Pour la soirée des 30 ans de Canal+, des casques diffusaient quatre courts métrages où on pouvait s’immerger dans une émission, avec un présentateur à ses côtés. Autre exemple, pour dépoussiérer son image, l’Union des industries et métiers de la métallurgie a fait le tour des salons de recrutement avec son clip immersif: «Dans un “ride”, une balade où on se laisse porter par l’histoire, on montait tour à tour dans une voiture de course, un bateau, un avion, puis dans l’espace. Cela permet d’intéresser les jeunes aux métiers de l’IUMM», décrit Frédéric Lecompte, cofondateur de Backlight studio à l'initiative du projet.

Seulement voilà, ces casques de réalité virtuelle, sur lesquels planchent Oculus (racheté par Facebook), Samsung, Microsoft, Sony et HTC, ne seront pas lancés avant mi-2016. Pour au minimum 400 euros. «A moins que certains constructeurs ne les proposent en bundle [vente couplée], par exemple Sony, qui pourrait vendre son casque Playstation VR avec sa console de jeux», estime Antoine Cayrol. Dans l’immédiat, les Google Cardboards pourraient s'imposer auprès du quidam. Ces petits casques en carton, à monter soi-même, sont compatibles avec tout smartphone, et permettent de lire des contenus en réalité virtuelle. «Google a sorti You Tube 360, qui permet à toute marque d’y poster ses contenus immersifs, puis des logiciels, pour monter des vidéos immersives tournées avec des caméras Go Pro. C’est une vraie démocratisation du concept», salue Guillaume de Cartigny, head of creative technology chez Publicis Conseil.

Précurseur, Kellogg’s a glissé, en Nouvelle-Zélande, des lunettes Cardboards dans ses paquets de céréales Nutri-Grain. Une application mobile permet au client d’accéder à des contenus à 360 degrés, des expériences extrêmes, comme du vélo en haute montagne.
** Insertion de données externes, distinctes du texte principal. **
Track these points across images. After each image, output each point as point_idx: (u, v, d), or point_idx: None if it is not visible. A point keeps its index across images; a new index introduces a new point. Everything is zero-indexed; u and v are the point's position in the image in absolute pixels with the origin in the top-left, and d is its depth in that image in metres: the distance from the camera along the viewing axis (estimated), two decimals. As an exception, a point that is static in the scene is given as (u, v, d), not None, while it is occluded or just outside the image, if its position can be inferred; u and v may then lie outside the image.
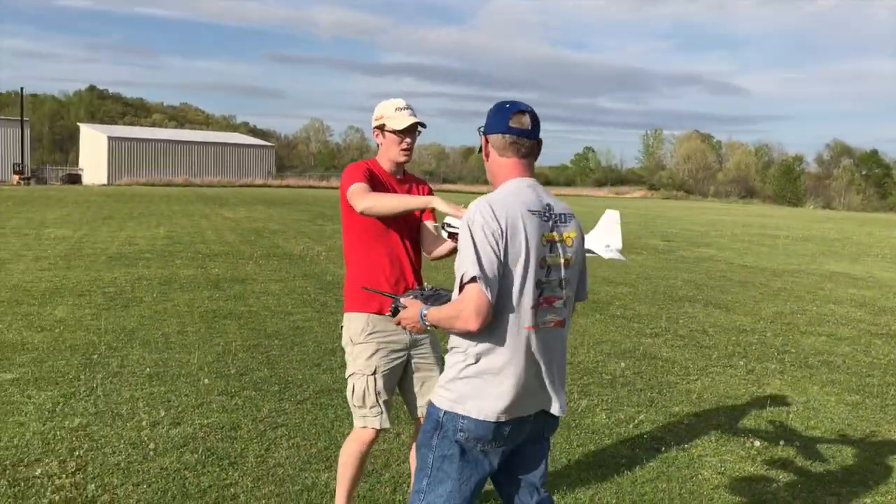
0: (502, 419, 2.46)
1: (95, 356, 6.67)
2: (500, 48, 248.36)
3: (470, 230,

Demain, aura-t-on un Cardboard qui permettra d’accéder à une publicité à 360 degrés à partir d’un QR code apposé sur l’emballage? «Nous travaillons pour la fin de l’année sur du brand content immersif pour des marques agroalimentaires. On peut tout à fait imaginer des contenus de ce type dans des plantations de cacaoyers pour une marque de chocolat», estime Guillaume de Cartigny. 

En fiction et dans les médias, des projets ambitieux fleurissent aussi (lire l'encadré). La plateforme Vice crée des reportages immersifs. En décembre dernier, lors de la marche de soutien à Eric Garner, un père de famille noir tué en juillet 2014 par un policier à New York, un reportage tourné avec une caméra 360° était retransmis directement au public via l'application mobile VRSE (sur Iphone et Android). En France, Arte sortira début 2016 avec Okio Studio Philip and I, la première fiction française pour masque de réalité virtuelle, destinée à rendre hommage au romancier américain Philip K. Dick. Budget global: 400 000 euros. «Dans cette fiction, on est dans la tête d'un robot humanoïde donnant une certaine vision de l’intelligence artificielle, explique Gilles Freissinier, à la direction du développement numérique d’Arte. La réalité virtuelle permet d’innover dans la narration, le spectateur peut pénétrer directement dans l’événement.» La chaîne concentrera, en 2016, tous ses contenus en réalité virtuelle sur une appli, Arte 360.